Start Me Up: Jackson Artists Champion Community Supported Art
+ Story by Meg Daly
+ Photography by Latham Jenkins
Temperatures dipped below zero the night of December 5, 2013. But inside an elegant private home in Jackson Hole, Moroccan lentil soup simmered on the stove while a group of 40 artists and arts supporters buzzed with excitement. They were attending a very different sort of dinner party.
The party was called “Starters.” Produced by several artists and writers to provide a simple, direct way for their community to support local artists, Starters featured presentations by five artists and a meal made by volunteer chefs. Guests chipped in $25 or more for the meal, and, in exchange, received a ballot. During dinner, the artists stood up and offered proposals on what they would do with the door money, were they to win. Diners cast their votes, ballots were collected, and during a dessert of chocolate caramel cookies and pumpkin cupcakes, a winner was announced. Printmaker Walt Gerald went home with $1,000 to create a series of prints about Wyoming environmental and wildlife issues.
This kind of direct, unrestricted funding to artists is part of a nationwide trend. Often led by artists themselves, micro-granting dinner parties and community-supported art projects are cropping up all over. A group out of Chicago called InCUBATE is credited with developing the idea for the meal-based micro-grant in 2007.

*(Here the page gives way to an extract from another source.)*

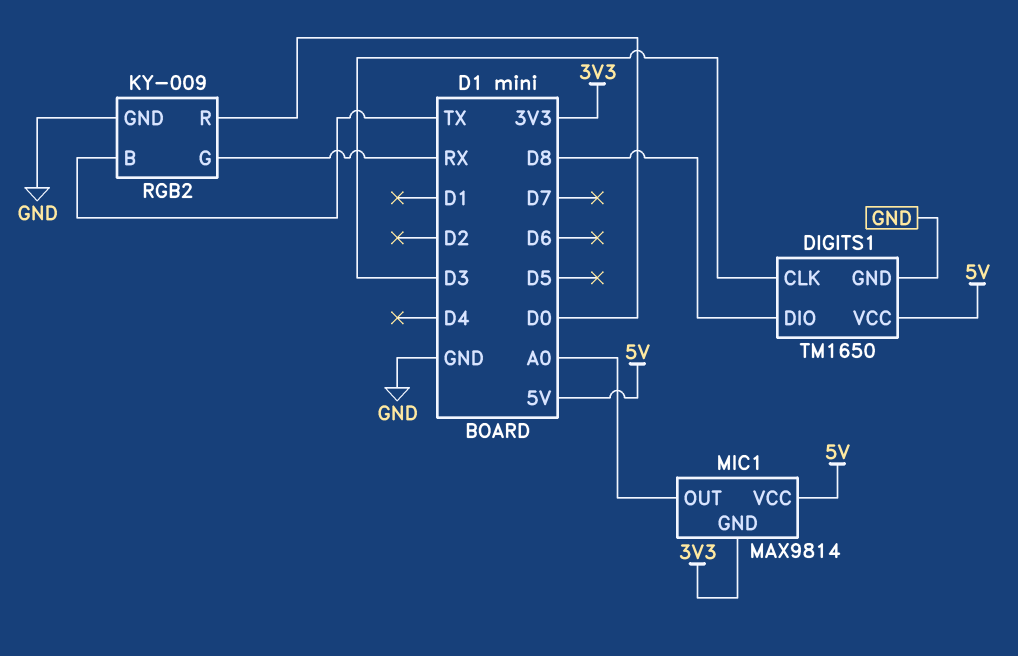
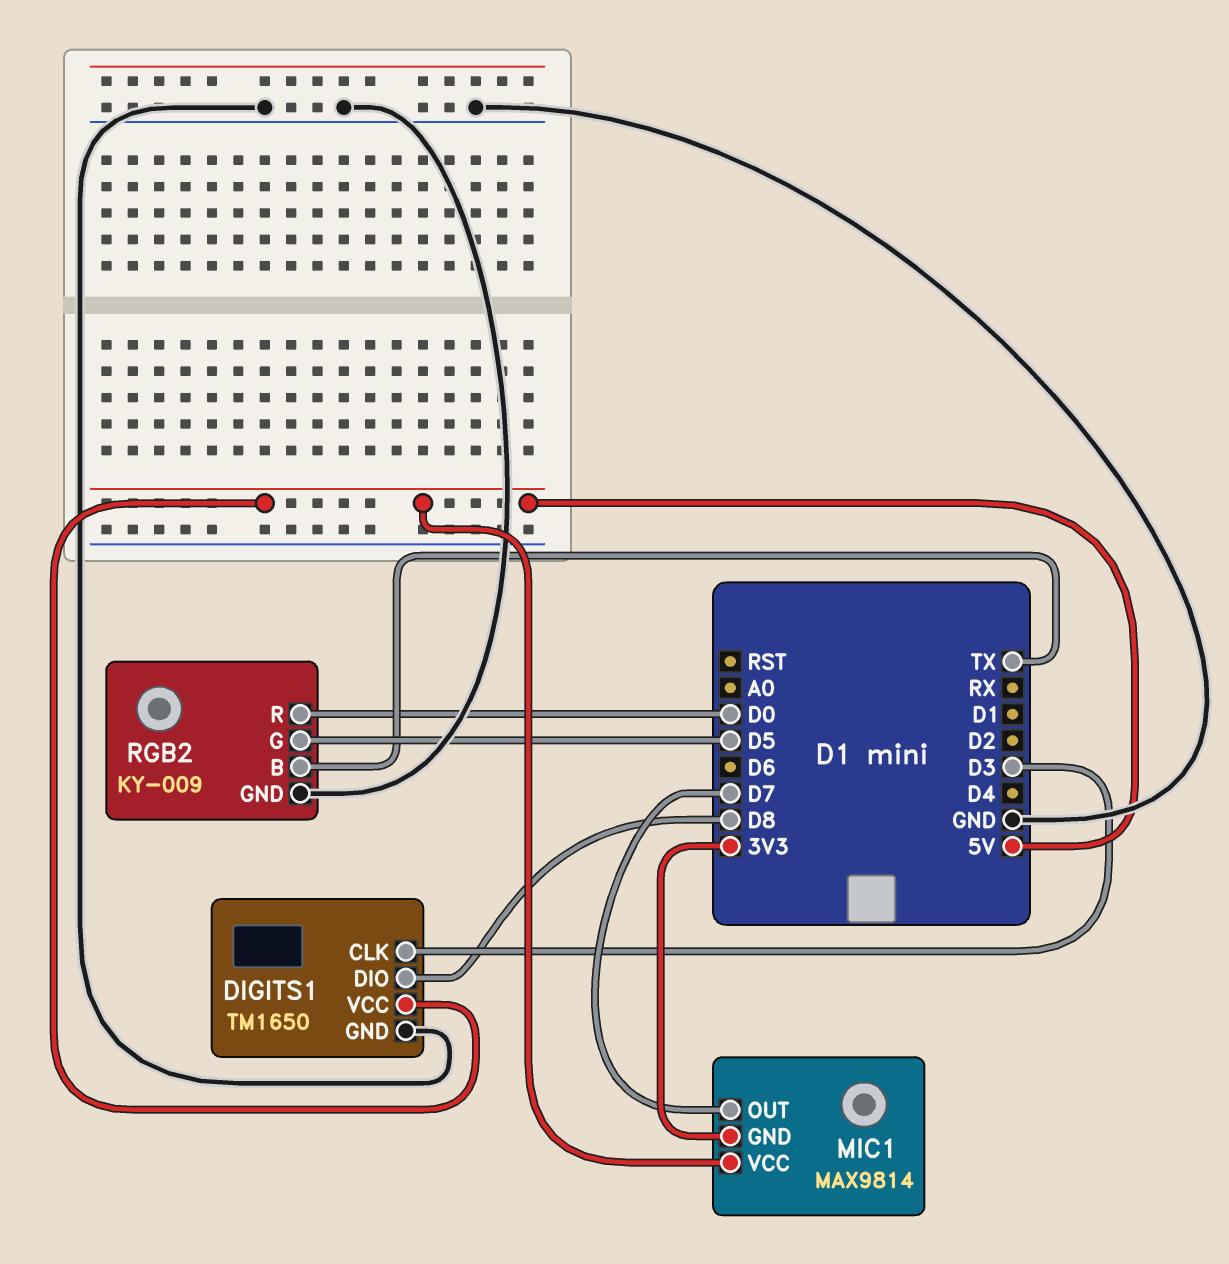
MIC1 pin OUT: A0 -> D7
RGB2 pin G: RX -> D5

“Winning was about more than just the money,” Gerald says. “I am in the fairly early stages of my artistic career, and the recognition I’ve received as a result of Starters was inspiring. I am now more driven than ever to continue my work here in Jackson.”
While some dinner parties take place in school gyms or arts centers, the Jackson model started in private homes, providing a special intimacy to the event.
Wilson, Wyoming-based interior designer Nanette Mattei attended Starters not knowing what to expect. She left with a deeper connection to the valley’s art scene. “I enjoyed the presentations and meeting new people who have a passion for the arts,” Mattei says.
Events like Starters provide artists with an opportunity to talk about their art in public, a difficult skill that not all artists enjoy. “Artists learn how to give voice to what they are doing,” Alissa Davies says. She’s a visual artist and a previous presenter at a Starters dinner, in September 2013. “It’s about vulnerability and encouraging artists to tell their own story—there are not many forums for that.”
Photographer Vanessa Sulzer, a presenter at the December Starters, concurred. “It was definitely good for me to be out of my comfort zone.”
As a pilot program, Starters was a great success. Now, Jackson artists and arts administrators are in conversation about developing a sustainable model to keep the meal-based micro-grant event going. In the meantime, grassroots-minded arts supporters in the Jackson area can look to a new Community Supported Art program spearheaded by Davies.
Based on the Community Supported Agriculture model, in which consumers buy shares of seasonal food directly from local farms, Community Supported Art provides collectors with a new way of investing in local art.
“CSA Jackson Hole” will select nine artists to create 40 “shares” for their program. Interested collectors will purchase a share and, in return, receive crates of locally produced artwork at three pick-up parties during the summer of 2014. Featured works could include a run of screen-prints, a series of small tea cups, a series of photographs, tickets to an upcoming intimate performance or event, letterpress editions of a poem or small original paintings.
“Connecting people is a form of creativity itself that strengthens community,” Davies says. “Art is important to the fabric of where we live.”